Complete Development Workflow Example

from core.di.decorators import service, mock_impl

# 1. Define interface
class PaymentProcessor(ABC):
    @abstractmethod
    async def process_payment(self, amount: float, payment_method: str) -> Dict:
        pass

# 2. Implement real service
@service("stripe_payment")
class StripePaymentProcessor(PaymentProcessor):
    async def process_payment(self, amount: float, payment_method: str) -> Dict:
        # Real Stripe API call
        return {"transaction_id": "stripe_123", "status": "success"}

# 3. Implement Mock service
@mock_impl("mock_payment")
class MockPaymentProcessor(PaymentProcessor):
    async def process_payment(self, amount: float, payment_method: str) -> Dict:
        # Mock implementation for development and testing
        return {"transaction_id": "mock_123", "status": "success"}

# 4. Business service uses interface
@service("order_service")
class OrderService:
    def __init__(self, payment_processor: PaymentProcessor):
        self.payment_processor = payment_processor
    
    async def place_order(self, order_data: Dict) -> Dict:
        # Process payment
        payment_result = await self.payment_processor.process_payment(
            order_data["amount"], 
            order_data["payment_method"]
        )
        
        if payment_result["status"] == "success":
            return {"order_id": 456, "status": "confirmed"}
        else:
            return {"error": "Payment failed"}

# 5. Use during development
def development_workflow():
    from core.di.utils import enable_mock_mode, get_bean_by_type
    
    # Enable Mock mode for development
    enable_mock_mode()
    
    # Get service (automatically uses Mock implementation)
    order_service = get_bean_by_type(OrderService)
    
    # Test business logic without real payment
    order_data = {
        "amount": 99.99,
        "payment_method": "credit_card"
    }
    
    result = await order_service.place_order(order_data)
    print(f"Order result: {result}")

# 6. Use in production environment
def production_workflow():
    from core.di.utils import disable_mock_mode, get_bean_by_type
    
    # Disable Mock mode to use real service
    disable_mock_mode()
    
    # Get service (automatically uses real implementation)
    order_service = get_bean_by_type(OrderService)
    
    # Real business processing
    result = await order_service.place_order(order_data)
    print(f"Real order result: {result}")

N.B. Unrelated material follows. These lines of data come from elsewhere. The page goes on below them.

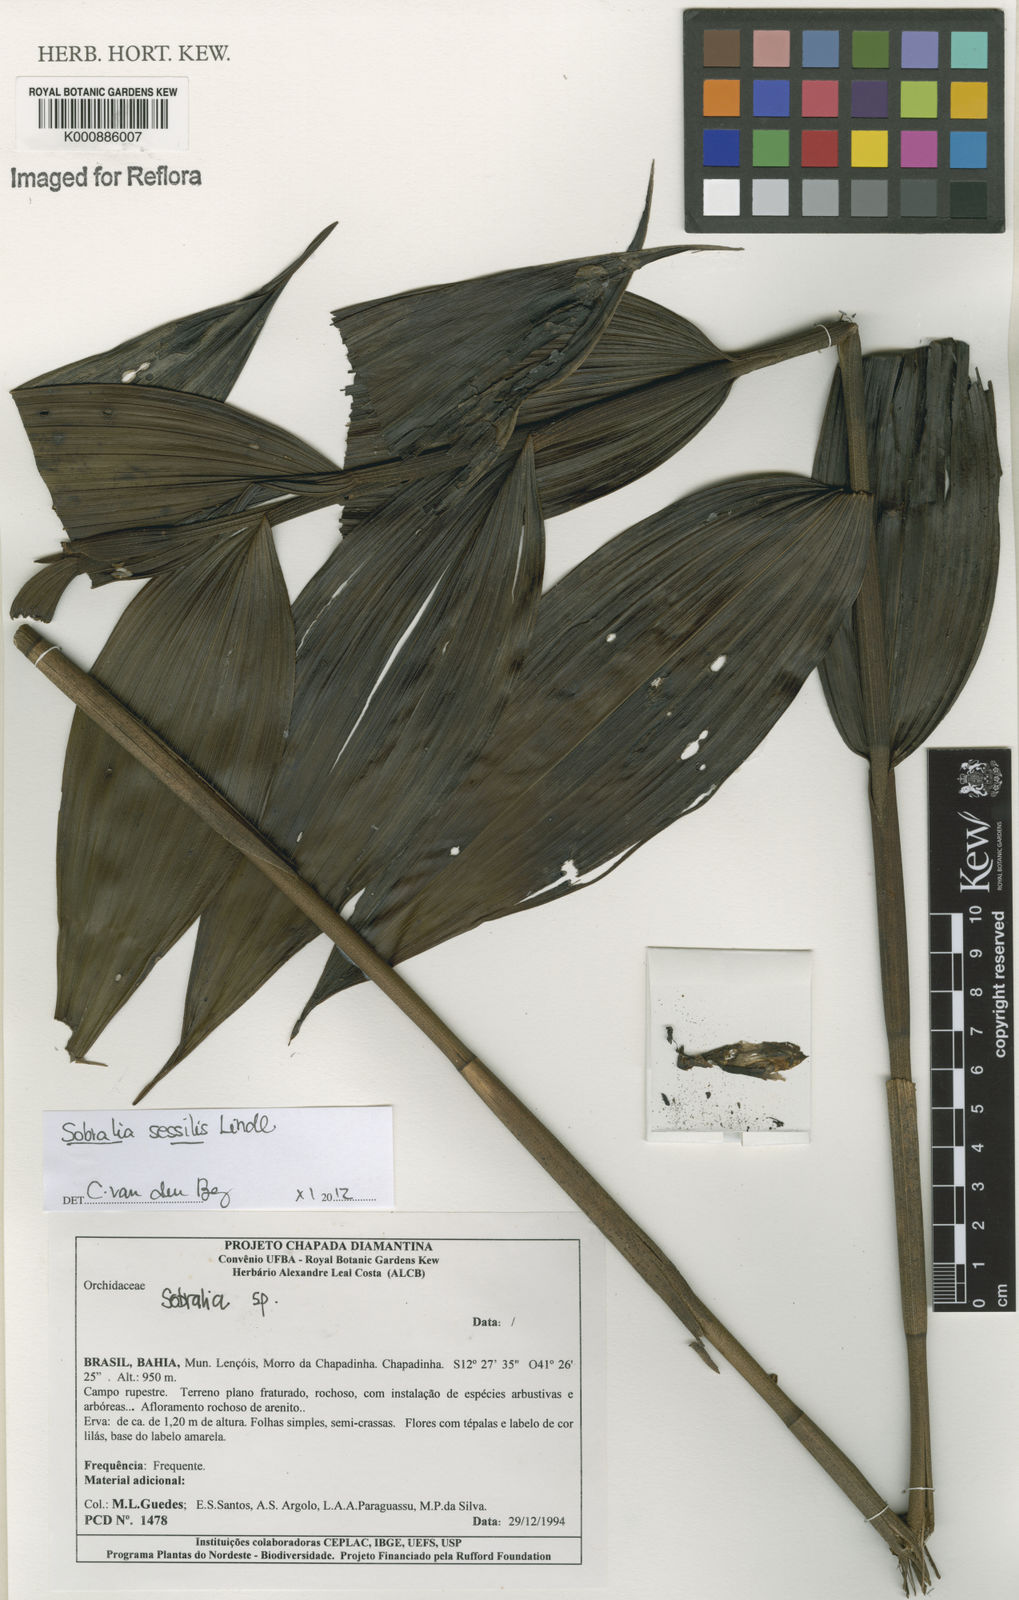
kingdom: Plantae
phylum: Tracheophyta
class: Liliopsida
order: Asparagales
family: Orchidaceae
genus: Sobralia
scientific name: Sobralia sessilis
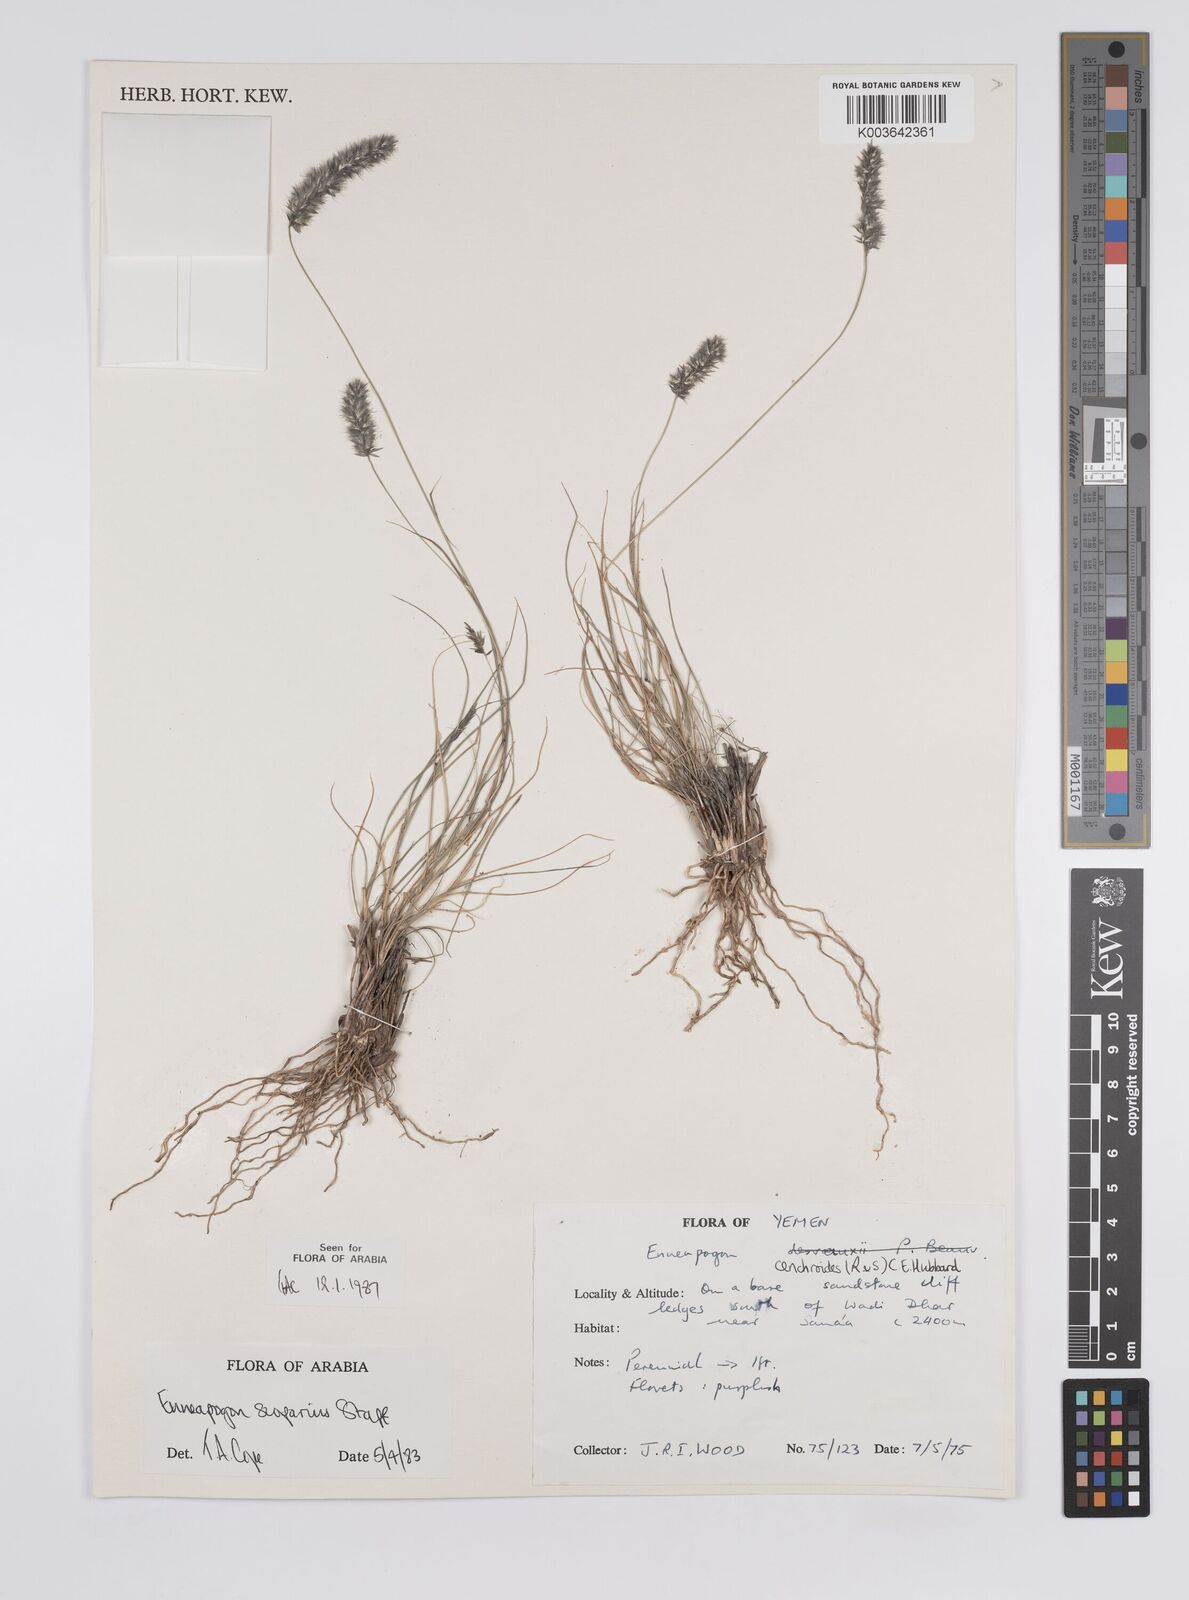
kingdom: Plantae
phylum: Tracheophyta
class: Liliopsida
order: Poales
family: Poaceae
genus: Enneapogon
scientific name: Enneapogon scoparius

This approach allows developers to:

  1. Parallel Development: Frontend and backend can develop simultaneously, with backend using Mock data
  2. Fast Testing: No need to set up complete external service environments
  3. Decoupled Development: Each module can be developed and tested independently
  4. Flexible Switching: Switch between Mock and real implementations through simple configuration

This architecture greatly improves development efficiency and code quality while maintaining system testability and maintainability.